## EXERCISE REQUIREMENTS:
Please write out all of the entries beneath this line exactly, skipping the pictures.

Source data
:::

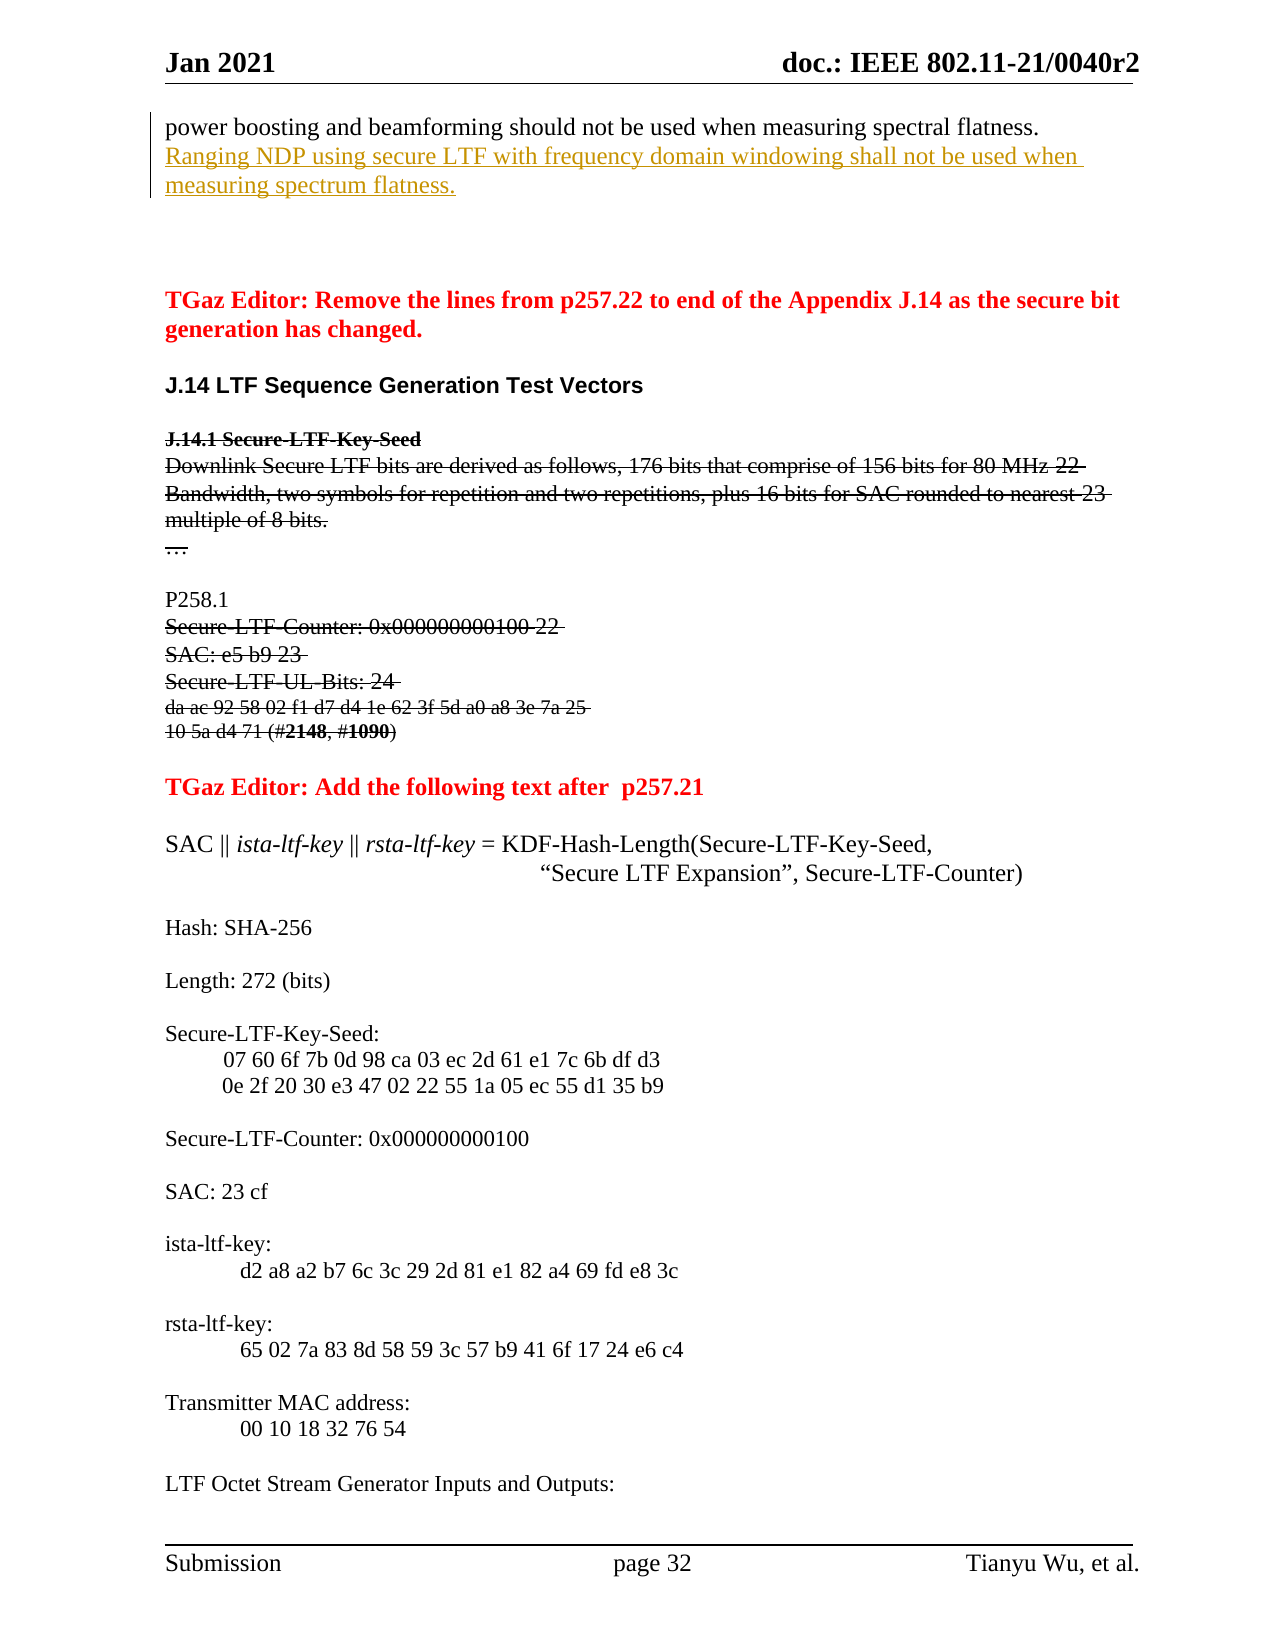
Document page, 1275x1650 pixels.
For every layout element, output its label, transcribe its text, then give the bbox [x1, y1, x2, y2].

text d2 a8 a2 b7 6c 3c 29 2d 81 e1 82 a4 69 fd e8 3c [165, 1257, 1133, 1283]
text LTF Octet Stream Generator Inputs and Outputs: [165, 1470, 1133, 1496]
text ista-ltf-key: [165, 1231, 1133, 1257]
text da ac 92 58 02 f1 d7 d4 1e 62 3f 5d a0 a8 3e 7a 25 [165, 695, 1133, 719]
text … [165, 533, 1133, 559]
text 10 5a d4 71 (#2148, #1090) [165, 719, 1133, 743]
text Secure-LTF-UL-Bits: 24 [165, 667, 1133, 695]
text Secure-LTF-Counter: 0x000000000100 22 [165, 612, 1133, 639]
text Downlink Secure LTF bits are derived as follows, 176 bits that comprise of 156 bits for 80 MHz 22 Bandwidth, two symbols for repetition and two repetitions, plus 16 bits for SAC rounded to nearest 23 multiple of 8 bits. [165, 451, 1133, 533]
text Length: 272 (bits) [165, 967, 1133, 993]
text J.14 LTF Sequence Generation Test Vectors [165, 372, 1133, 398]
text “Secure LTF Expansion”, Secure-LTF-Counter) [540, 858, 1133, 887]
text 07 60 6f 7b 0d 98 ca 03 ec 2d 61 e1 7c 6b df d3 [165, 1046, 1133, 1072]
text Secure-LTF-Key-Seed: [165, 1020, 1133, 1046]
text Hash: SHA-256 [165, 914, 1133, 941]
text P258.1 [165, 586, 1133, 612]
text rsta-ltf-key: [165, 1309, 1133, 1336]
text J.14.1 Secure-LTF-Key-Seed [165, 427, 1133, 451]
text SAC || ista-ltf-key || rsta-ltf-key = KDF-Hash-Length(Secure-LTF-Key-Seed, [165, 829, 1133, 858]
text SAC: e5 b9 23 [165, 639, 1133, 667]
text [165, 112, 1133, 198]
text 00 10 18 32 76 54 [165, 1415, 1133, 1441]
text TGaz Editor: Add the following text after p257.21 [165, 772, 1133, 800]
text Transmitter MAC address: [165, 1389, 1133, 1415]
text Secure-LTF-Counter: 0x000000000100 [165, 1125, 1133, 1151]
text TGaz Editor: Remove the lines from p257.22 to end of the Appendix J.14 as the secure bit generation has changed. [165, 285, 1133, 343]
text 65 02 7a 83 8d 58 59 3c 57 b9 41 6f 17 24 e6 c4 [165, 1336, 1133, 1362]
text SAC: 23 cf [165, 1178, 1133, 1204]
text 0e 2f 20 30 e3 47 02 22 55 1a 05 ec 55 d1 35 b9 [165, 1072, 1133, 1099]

:::

## TASK OUTPUT:
Document page, 1275x1650 pixels.
For every layout element, output its label, transcribe its text, then give the bbox [x1, y1, x2, y2].

text d2 a8 a2 b7 6c 3c 29 2d 81 e1 82 a4 69 fd e8 3c [165, 1257, 1133, 1283]
text LTF Octet Stream Generator Inputs and Outputs: [165, 1470, 1133, 1496]
text ista-ltf-key: [165, 1231, 1133, 1257]
text da ac 92 58 02 f1 d7 d4 1e 62 3f 5d a0 a8 3e 7a 25 [165, 695, 1133, 719]
text … [165, 533, 1133, 559]
text 10 5a d4 71 (#2148, #1090) [165, 719, 1133, 743]
text Secure-LTF-UL-Bits: 24 [165, 667, 1133, 695]
text Secure-LTF-Counter: 0x000000000100 22 [165, 612, 1133, 639]
text Downlink Secure LTF bits are derived as follows, 176 bits that comprise of 156 bits for 80 MHz 22 Bandwidth, two symbols for repetition and two repetitions, plus 16 bits for SAC rounded to nearest 23 multiple of 8 bits. [165, 451, 1133, 533]
text Length: 272 (bits) [165, 967, 1133, 993]
text J.14 LTF Sequence Generation Test Vectors [165, 372, 1133, 398]
text “Secure LTF Expansion”, Secure-LTF-Counter) [540, 858, 1133, 887]
text 07 60 6f 7b 0d 98 ca 03 ec 2d 61 e1 7c 6b df d3 [165, 1046, 1133, 1072]
text Secure-LTF-Key-Seed: [165, 1020, 1133, 1046]
text Hash: SHA-256 [165, 914, 1133, 941]
text P258.1 [165, 586, 1133, 612]
text rsta-ltf-key: [165, 1309, 1133, 1336]
text J.14.1 Secure-LTF-Key-Seed [165, 427, 1133, 451]
text SAC || ista-ltf-key || rsta-ltf-key = KDF-Hash-Length(Secure-LTF-Key-Seed, [165, 829, 1133, 858]
text SAC: e5 b9 23 [165, 639, 1133, 667]
text [165, 112, 1133, 198]
text 00 10 18 32 76 54 [165, 1415, 1133, 1441]
text TGaz Editor: Add the following text after p257.21 [165, 772, 1133, 800]
text Transmitter MAC address: [165, 1389, 1133, 1415]
text Secure-LTF-Counter: 0x000000000100 [165, 1125, 1133, 1151]
text TGaz Editor: Remove the lines from p257.22 to end of the Appendix J.14 as the secure bit generation has changed. [165, 285, 1133, 343]
text 65 02 7a 83 8d 58 59 3c 57 b9 41 6f 17 24 e6 c4 [165, 1336, 1133, 1362]
text SAC: 23 cf [165, 1178, 1133, 1204]
text 0e 2f 20 30 e3 47 02 22 55 1a 05 ec 55 d1 35 b9 [165, 1072, 1133, 1099]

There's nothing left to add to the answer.